## Goal of the exercise
Which of the lines in the data below contain the string "should"? Copy each of them.

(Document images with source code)

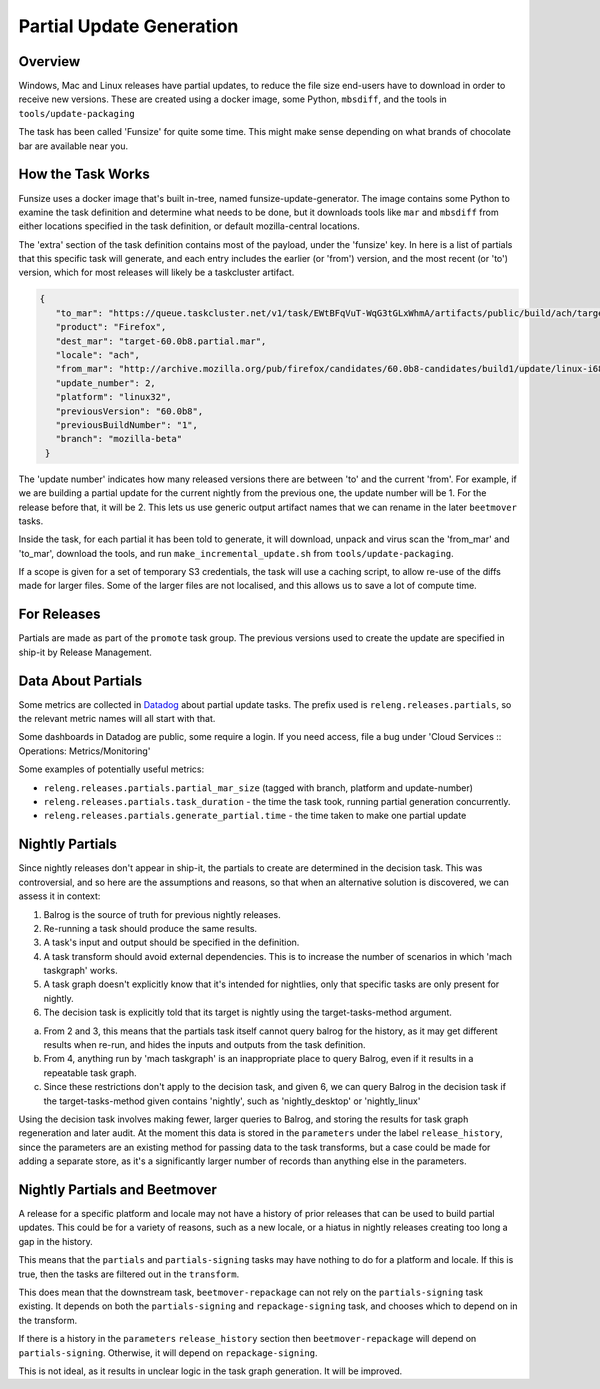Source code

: Partial Update Generation
=========================

Overview
--------

Windows, Mac and Linux releases have partial updates, to reduce
the file size end-users have to download in order to receive new
versions. These are created using a docker image, some Python,
``mbsdiff``, and the tools in ``tools/update-packaging``

The task has been called 'Funsize' for quite some time. This might
make sense depending on what brands of chocolate bar are available
near you.

How the Task Works
------------------

Funsize uses a docker image that's built in-tree, named funsize-update-generator.
The image contains some Python to examine the task definition and determine
what needs to be done, but it downloads tools like ``mar`` and ``mbsdiff``
from either locations specified in the task definition, or default mozilla-central
locations.

The 'extra' section of the task definition contains most of the payload, under
the 'funsize' key. In here is a list of partials that this specific task will
generate, and each entry includes the earlier (or 'from') version, and the most
recent (or 'to') version, which for most releases will likely be a taskcluster
artifact.

.. code-block:: json

    {
       "to_mar": "https://queue.taskcluster.net/v1/task/EWtBFqVuT-WqG3tGLxWhmA/artifacts/public/build/ach/target.complete.mar",
       "product": "Firefox",
       "dest_mar": "target-60.0b8.partial.mar",
       "locale": "ach",
       "from_mar": "http://archive.mozilla.org/pub/firefox/candidates/60.0b8-candidates/build1/update/linux-i686/ach/firefox-60.0b8.complete.mar",
       "update_number": 2,
       "platform": "linux32",
       "previousVersion": "60.0b8",
       "previousBuildNumber": "1",
       "branch": "mozilla-beta"
     }

The 'update number' indicates how many released versions there are between 'to' and the current 'from'.
For example, if we are building a partial update for the current nightly from the previous one, the update
number will be 1. For the release before that, it will be 2. This lets us use generic output artifact
names that we can rename in the later ``beetmover`` tasks.

Inside the task, for each partial it has been told to generate, it will download, unpack and virus
scan the 'from_mar' and 'to_mar', download the tools, and run ``make_incremental_update.sh`` from
``tools/update-packaging``.

If a scope is given for a set of temporary S3 credentials, the task will use a caching script,
to allow re-use of the diffs made for larger files. Some of the larger files are not localised,
and this allows us to save a lot of compute time.

For Releases
------------

Partials are made as part of the ``promote`` task group. The previous
versions used to create the update are specified in ship-it by
Release Management.

Data About Partials
-------------------

Some metrics are collected in Datadog_ about partial update tasks.
The prefix used is ``releng.releases.partials``, so the relevant metric names
will all start with that.

Some dashboards in Datadog are public, some require a login. If you need
access, file a bug under 'Cloud Services :: Operations: Metrics/Monitoring'

Some examples of potentially useful metrics:

* ``releng.releases.partials.partial_mar_size`` (tagged with branch, platform and update-number)
* ``releng.releases.partials.task_duration`` - the time the task took, running partial generation concurrently.
* ``releng.releases.partials.generate_partial.time`` - the time taken to make one partial update

Nightly Partials
----------------

Since nightly releases don't appear in ship-it, the partials to create
are determined in the decision task. This was controversial, and so here
are the assumptions and reasons, so that when an alternative solution is
discovered, we can assess it in context:

1. Balrog is the source of truth for previous nightly releases.
2. Re-running a task should produce the same results.
3. A task's input and output should be specified in the definition.
4. A task transform should avoid external dependencies. This is to
   increase the number of scenarios in which 'mach taskgraph' works.
5. A task graph doesn't explicitly know that it's intended for nightlies,
   only that specific tasks are only present for nightly.
6. The decision task is explicitly told that its target is nightly
   using the target-tasks-method argument.

a. From 2 and 3, this means that the partials task itself cannot query
   balrog for the history, as it may get different results when re-run,
   and hides the inputs and outputs from the task definition.
b. From 4, anything run by 'mach taskgraph' is an inappropriate place
   to query Balrog, even if it results in a repeatable task graph.
c. Since these restrictions don't apply to the decision task, and given
   6, we can query Balrog in the decision task if the target-tasks-method
   given contains 'nightly', such as 'nightly_desktop' or 'nightly_linux'

Using the decision task involves making fewer, larger queries to Balrog,
and storing the results for task graph regeneration and later audit. At
the moment this data is stored in the ``parameters`` under the label
``release_history``, since the parameters are an existing method for
passing data to the task transforms, but a case could be made
for adding a separate store, as it's a significantly larger number of
records than anything else in the parameters.

Nightly Partials and Beetmover
------------------------------

A release for a specific platform and locale may not have a history of
prior releases that can be used to build partial updates. This could be
for a variety of reasons, such as a new locale, or a hiatus in nightly
releases creating too long a gap in the history.

This means that the ``partials`` and ``partials-signing`` tasks may have
nothing to do for a platform and locale. If this is true, then the tasks
are filtered out in the ``transform``.

This does mean that the downstream task, ``beetmover-repackage`` can not
rely on the ``partials-signing`` task existing. It depends on both the
``partials-signing`` and ``repackage-signing`` task, and chooses which
to depend on in the transform.

If there is a history in the ``parameters`` ``release_history`` section
then ``beetmover-repackage`` will depend on ``partials-signing``.
Otherwise, it will depend on ``repackage-signing``.

This is not ideal, as it results in unclear logic in the task graph
generation. It will be improved.

.. _Datadog: https://app.datadoghq.com/metric/explorer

## Written response
2. Re-running a task should produce the same results.
3. A task's input and output should be specified in the definition.
4. A task transform should avoid external dependencies. This is to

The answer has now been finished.